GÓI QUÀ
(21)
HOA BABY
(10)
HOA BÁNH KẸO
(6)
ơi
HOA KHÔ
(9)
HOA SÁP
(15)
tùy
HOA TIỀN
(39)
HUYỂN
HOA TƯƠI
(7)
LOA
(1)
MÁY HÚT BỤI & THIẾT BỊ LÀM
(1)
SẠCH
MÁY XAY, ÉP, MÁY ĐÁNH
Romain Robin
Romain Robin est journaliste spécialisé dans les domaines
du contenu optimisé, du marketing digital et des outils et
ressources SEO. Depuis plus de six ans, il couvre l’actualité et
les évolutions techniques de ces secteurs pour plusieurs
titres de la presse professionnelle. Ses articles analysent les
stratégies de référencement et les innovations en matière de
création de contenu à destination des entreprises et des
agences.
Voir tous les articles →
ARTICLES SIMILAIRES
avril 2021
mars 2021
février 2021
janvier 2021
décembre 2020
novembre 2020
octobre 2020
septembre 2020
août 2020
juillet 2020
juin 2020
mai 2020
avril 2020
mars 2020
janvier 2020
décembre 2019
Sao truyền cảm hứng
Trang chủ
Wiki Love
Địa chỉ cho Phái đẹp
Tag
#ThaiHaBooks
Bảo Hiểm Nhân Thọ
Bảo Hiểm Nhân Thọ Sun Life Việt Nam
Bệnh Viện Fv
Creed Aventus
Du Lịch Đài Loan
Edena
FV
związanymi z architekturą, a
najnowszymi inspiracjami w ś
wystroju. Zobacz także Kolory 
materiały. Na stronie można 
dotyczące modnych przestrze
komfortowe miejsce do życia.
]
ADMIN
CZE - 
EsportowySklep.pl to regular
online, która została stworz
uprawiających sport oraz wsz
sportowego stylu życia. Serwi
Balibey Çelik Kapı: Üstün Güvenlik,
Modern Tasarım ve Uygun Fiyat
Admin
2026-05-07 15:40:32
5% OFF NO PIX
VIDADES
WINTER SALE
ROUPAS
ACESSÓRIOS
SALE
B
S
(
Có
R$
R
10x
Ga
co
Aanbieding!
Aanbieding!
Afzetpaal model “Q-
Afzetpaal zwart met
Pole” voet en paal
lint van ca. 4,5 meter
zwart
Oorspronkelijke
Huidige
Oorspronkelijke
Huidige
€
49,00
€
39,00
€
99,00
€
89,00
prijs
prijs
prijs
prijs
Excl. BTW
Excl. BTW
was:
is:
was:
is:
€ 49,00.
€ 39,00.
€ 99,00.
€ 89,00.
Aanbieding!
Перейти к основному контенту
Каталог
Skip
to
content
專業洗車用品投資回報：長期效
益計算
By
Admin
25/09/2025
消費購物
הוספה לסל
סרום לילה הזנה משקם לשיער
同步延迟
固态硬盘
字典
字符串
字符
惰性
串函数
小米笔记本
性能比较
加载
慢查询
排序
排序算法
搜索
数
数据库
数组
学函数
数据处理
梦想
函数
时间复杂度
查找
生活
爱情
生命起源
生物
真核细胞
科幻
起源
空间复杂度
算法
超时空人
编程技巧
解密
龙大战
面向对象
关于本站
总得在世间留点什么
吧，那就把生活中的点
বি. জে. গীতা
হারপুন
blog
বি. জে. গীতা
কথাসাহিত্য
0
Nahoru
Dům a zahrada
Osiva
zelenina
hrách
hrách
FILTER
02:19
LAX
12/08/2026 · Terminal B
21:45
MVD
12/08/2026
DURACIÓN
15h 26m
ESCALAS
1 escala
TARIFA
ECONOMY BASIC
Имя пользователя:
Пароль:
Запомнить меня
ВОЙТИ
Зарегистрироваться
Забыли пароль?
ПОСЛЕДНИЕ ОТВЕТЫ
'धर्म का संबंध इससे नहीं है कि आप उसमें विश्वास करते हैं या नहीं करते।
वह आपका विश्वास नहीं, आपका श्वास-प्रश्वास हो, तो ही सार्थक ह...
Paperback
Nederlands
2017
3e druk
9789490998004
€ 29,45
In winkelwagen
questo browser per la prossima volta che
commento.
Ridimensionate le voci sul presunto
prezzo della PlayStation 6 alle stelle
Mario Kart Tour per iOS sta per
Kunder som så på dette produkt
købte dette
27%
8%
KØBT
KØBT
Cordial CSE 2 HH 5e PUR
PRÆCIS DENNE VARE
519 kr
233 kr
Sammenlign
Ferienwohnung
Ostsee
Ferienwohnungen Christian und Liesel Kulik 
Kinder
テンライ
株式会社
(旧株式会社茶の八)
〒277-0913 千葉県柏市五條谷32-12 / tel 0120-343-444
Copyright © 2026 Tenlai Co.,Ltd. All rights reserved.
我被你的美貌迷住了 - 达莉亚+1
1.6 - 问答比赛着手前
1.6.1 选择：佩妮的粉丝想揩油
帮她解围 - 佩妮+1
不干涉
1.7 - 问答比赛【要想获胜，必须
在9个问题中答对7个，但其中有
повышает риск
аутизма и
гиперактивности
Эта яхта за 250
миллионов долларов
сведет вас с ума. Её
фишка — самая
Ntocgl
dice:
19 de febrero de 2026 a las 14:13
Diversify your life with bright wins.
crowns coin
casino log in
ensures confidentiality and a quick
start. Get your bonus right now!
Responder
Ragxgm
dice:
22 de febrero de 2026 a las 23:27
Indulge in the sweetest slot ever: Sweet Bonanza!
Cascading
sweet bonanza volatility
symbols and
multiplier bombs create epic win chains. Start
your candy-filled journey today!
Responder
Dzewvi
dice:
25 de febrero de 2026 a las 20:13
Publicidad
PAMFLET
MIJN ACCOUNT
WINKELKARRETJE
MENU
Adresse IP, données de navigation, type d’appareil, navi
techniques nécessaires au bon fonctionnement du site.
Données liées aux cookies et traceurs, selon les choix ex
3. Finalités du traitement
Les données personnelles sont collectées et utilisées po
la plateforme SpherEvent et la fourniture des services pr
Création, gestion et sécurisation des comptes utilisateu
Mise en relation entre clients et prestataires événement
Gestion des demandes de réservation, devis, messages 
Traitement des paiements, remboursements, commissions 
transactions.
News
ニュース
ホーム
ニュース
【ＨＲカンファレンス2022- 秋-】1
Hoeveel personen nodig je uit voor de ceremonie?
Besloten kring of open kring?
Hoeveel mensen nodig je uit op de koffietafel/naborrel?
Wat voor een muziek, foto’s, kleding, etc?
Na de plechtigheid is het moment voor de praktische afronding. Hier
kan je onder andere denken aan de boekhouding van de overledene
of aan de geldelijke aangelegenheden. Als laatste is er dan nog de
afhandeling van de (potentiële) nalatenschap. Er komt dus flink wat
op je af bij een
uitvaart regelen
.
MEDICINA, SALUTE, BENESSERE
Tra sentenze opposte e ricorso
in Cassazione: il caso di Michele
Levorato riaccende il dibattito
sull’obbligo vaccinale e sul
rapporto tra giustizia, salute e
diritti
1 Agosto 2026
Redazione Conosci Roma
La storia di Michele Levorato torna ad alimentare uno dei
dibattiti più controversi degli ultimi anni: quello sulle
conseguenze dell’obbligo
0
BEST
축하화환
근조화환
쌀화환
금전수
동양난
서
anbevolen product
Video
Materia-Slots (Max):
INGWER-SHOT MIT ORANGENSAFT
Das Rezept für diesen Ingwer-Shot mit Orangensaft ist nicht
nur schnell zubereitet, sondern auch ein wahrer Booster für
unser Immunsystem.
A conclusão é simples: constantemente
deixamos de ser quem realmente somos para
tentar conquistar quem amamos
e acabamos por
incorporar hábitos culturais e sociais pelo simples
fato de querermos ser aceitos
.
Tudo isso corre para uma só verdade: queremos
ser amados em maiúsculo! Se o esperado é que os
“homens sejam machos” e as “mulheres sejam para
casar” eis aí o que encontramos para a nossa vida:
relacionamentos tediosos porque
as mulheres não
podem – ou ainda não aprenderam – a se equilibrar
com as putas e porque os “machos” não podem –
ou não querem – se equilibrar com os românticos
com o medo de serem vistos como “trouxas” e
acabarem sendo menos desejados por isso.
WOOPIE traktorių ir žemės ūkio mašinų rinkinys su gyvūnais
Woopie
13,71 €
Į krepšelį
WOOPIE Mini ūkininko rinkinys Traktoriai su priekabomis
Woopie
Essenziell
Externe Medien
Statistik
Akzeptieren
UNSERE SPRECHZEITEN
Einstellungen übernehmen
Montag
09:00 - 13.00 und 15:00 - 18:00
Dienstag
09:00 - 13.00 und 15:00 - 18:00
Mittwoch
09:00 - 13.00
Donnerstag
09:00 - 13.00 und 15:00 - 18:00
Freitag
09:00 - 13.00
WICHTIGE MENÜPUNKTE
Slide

────────────────────────────────────────

INSTRUCTION: Select every line in the entries above that contains the word "quem", and copy each of those lines out.

ANSWER TO THIS EXERCISE:
deixamos de ser quem realmente somos para
tentar conquistar quem amamos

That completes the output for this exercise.